4.8 KiB
- Metagenomics applied to surveillance of pathogens and antimicrobial resistance
Metagenomics applied to surveillance of pathogens and antimicrobial resistance
Week 1
Introduction to Metagenomics
In order to fight against antimicrobial resistance, we need to know where the pathogens and the transmisison routes are.
Metagenomics allows us to identify individuals in a complex sample, using DNA sequences. It is a sequencing-based analysis of genomes contained in an environmental sample.
We need to isolate the genomes of the microbes, the same applies to all microbial genomics techniques, which we'll compare to metagenomics:
Microbial genomics
16S rRNA profiling
We amplify the 16S ribosomal RNA obtaining as a result an idea of the taxonomic composition of the sample. The 16S analysis offers deep insight, such as presence of low abundance organisms.
Metagenomics is a more generic approach, by randomly amplifying whole genomes we can learn more about the function.
Whole Genome Sequencing (WGS)
We isolate and cultivate specific microbes from a complex sample. We obtain taxonomic identity information and specific information such as virulence, antimicrobial resistance, etc.
Single Cell Sequencing
It has the same principles as the previous method and it's used when it's not possible to cultivate the microbe.
Metagenomics project
A metagenomics project involves many steps, we will group them in 2 categories:
Laboratory steps
- DNA/RNA isolation: RNA is translated to cDNA
- Fragmentation: current next generation sequencing methods cannot sequence long fragments (exception: Nanopore sequencing)
- DNA sequencing: we obtain files with the sequence and quality information
Data analysis
- Reads: we analyze directly
- Binning and assembly
Current challenges
Metagenomics still faces some challenges, mostly due to the sequencing process:
- Sequencing data can belong to the tip of the iceberg (for complex samples)
- Background DNA sequences can make up a considerable percentage of the data (e.g. host environment)
- Lack of reference genomes due to novel organisms, although some methods exist to allow us to identify them
- Low-quality reference genome (contaminant sequences -> false-positive)
- Quantification of the pathogens is difficult due to the different genome sizes
- Assembly of reads from different organisms (chimera formation)
- Unknown function of novel proteins
Consideration for metagenomic/microbiome projects
A surveillance/microbiome study contains multiple steps. A project starts with a goal/hypothesis, so it is important to think about the whole structure.
Timeline
Project design
- Project approval: we need to contact the relevant authorities
- Subject recruitment: find out if we need controls
Sampling
- Sample collection: aseptic collection of samples and inclusion of replicates.

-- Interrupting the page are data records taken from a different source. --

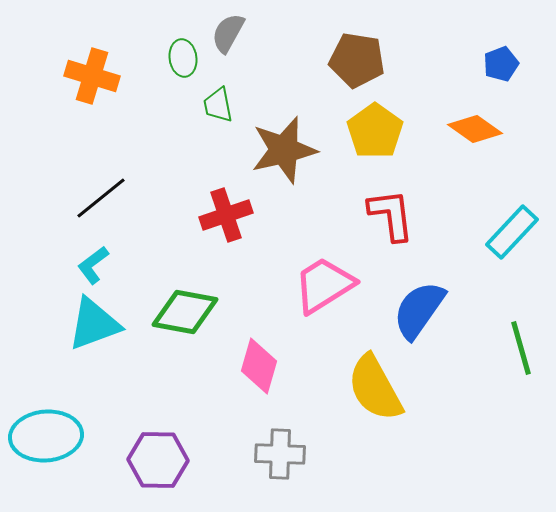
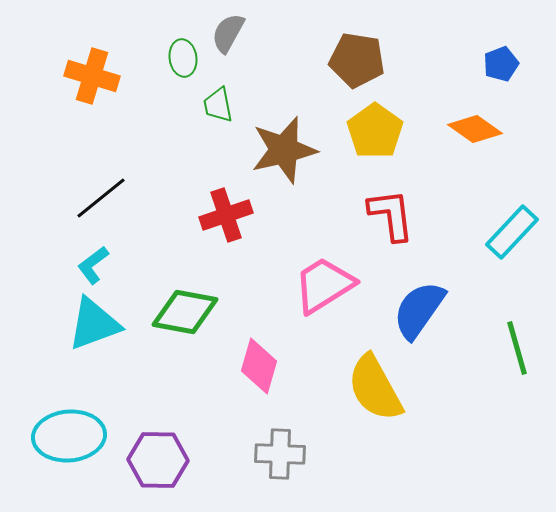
green line: moved 4 px left
cyan ellipse: moved 23 px right
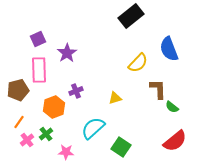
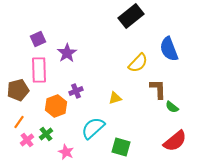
orange hexagon: moved 2 px right, 1 px up
green square: rotated 18 degrees counterclockwise
pink star: rotated 21 degrees clockwise
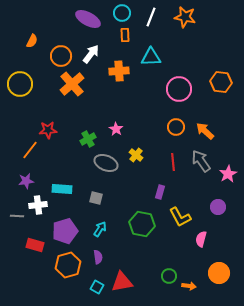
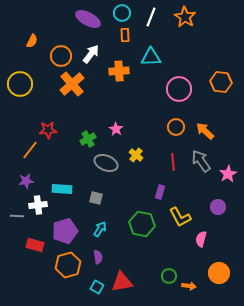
orange star at (185, 17): rotated 20 degrees clockwise
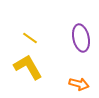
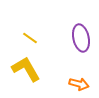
yellow L-shape: moved 2 px left, 2 px down
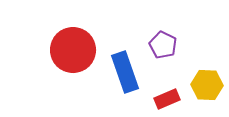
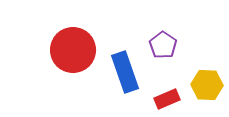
purple pentagon: rotated 8 degrees clockwise
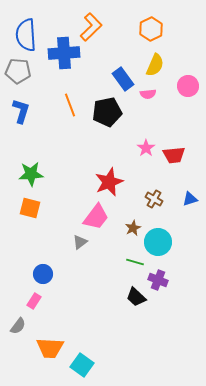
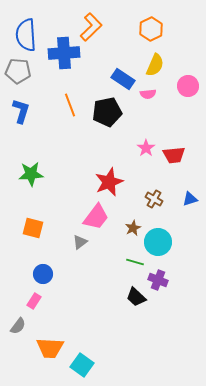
blue rectangle: rotated 20 degrees counterclockwise
orange square: moved 3 px right, 20 px down
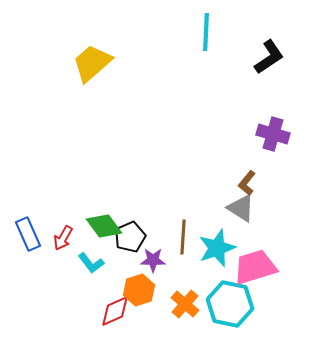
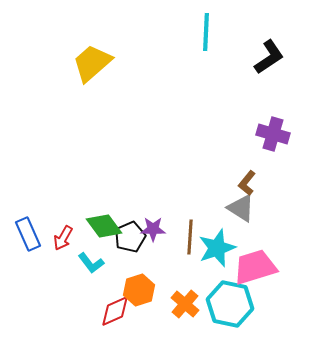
brown line: moved 7 px right
purple star: moved 31 px up
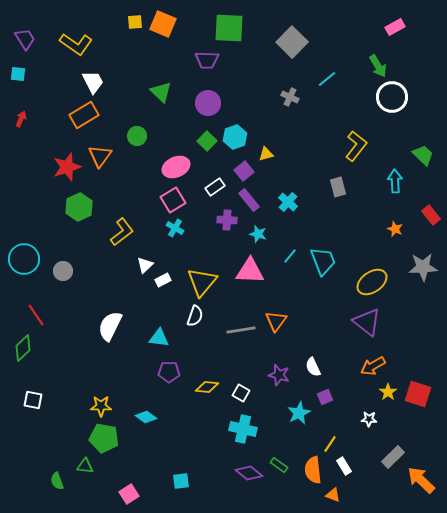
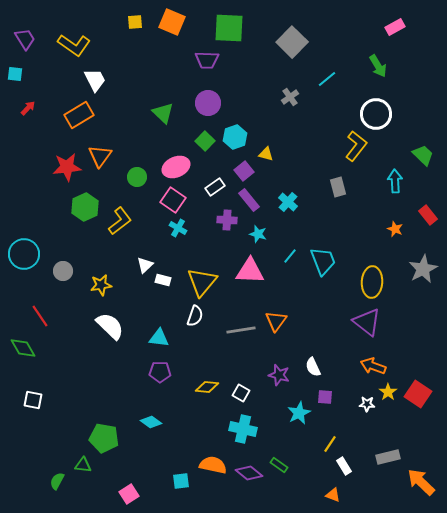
orange square at (163, 24): moved 9 px right, 2 px up
yellow L-shape at (76, 44): moved 2 px left, 1 px down
cyan square at (18, 74): moved 3 px left
white trapezoid at (93, 82): moved 2 px right, 2 px up
green triangle at (161, 92): moved 2 px right, 21 px down
gray cross at (290, 97): rotated 30 degrees clockwise
white circle at (392, 97): moved 16 px left, 17 px down
orange rectangle at (84, 115): moved 5 px left
red arrow at (21, 119): moved 7 px right, 11 px up; rotated 21 degrees clockwise
green circle at (137, 136): moved 41 px down
green square at (207, 141): moved 2 px left
yellow triangle at (266, 154): rotated 28 degrees clockwise
red star at (67, 167): rotated 12 degrees clockwise
pink square at (173, 200): rotated 25 degrees counterclockwise
green hexagon at (79, 207): moved 6 px right
red rectangle at (431, 215): moved 3 px left
cyan cross at (175, 228): moved 3 px right
yellow L-shape at (122, 232): moved 2 px left, 11 px up
cyan circle at (24, 259): moved 5 px up
gray star at (423, 267): moved 2 px down; rotated 24 degrees counterclockwise
white rectangle at (163, 280): rotated 42 degrees clockwise
yellow ellipse at (372, 282): rotated 52 degrees counterclockwise
red line at (36, 315): moved 4 px right, 1 px down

We can use empty swabs and tubes as controls, to check for background DNA.
- Sample handling and storage: freeze the sample immediately, consider making a licquate if the sample is going to be used for multiple examinations.
Laboratory steps
The different steps would be conducted in different areas, ideally in different rooms, to avoid cross contamination.
- DNA/RNA isolation: clean environment to avoid contamination of the sample. We include blank control tubes, tubes without a sample but processed in the same way. We can also include samples with Spike organisms or Mock communities.
- Library preparation: we prefer PCR-free approaches, we consider splitting the sample and using 2 different barcodes. We should ideally see the same composition in both samples.
- Sequencing: the technology we choose depends on the research question (size of genome, number of samples, depth). We might use multiple rounds of sequencing, even considering a pilot study to get an idea of the complexity of our sample.
Analysis
- DNA sequence analysis: we can map the reads to reference databases (read classification) or use assembly.
- Statistical analysis: the methods vary according to the research question. We can analyze the diversity, compare the samples using multivariate analysis, compare them to metadata using regression.
Additional considerations
- Process all the samples in the same way: the processing can introduce changes that make comparing them difficult. Usually the microbial population is not modified, but the abundance of each species can be altered.
- Randomization of the samples accross sequencing runs: to mix treatment and control groups.
-
Contaminations: they can happen at any level:
- Host: sometimes they might be a majoritary part of the genomes
- Reference genomes
- Environmental background: during sample handling/DNA sequencing
- Accessibility: upload the sequences and the studies to open-access journals, with all the supplementary information (code, notebooks), to facilitate reproducibility.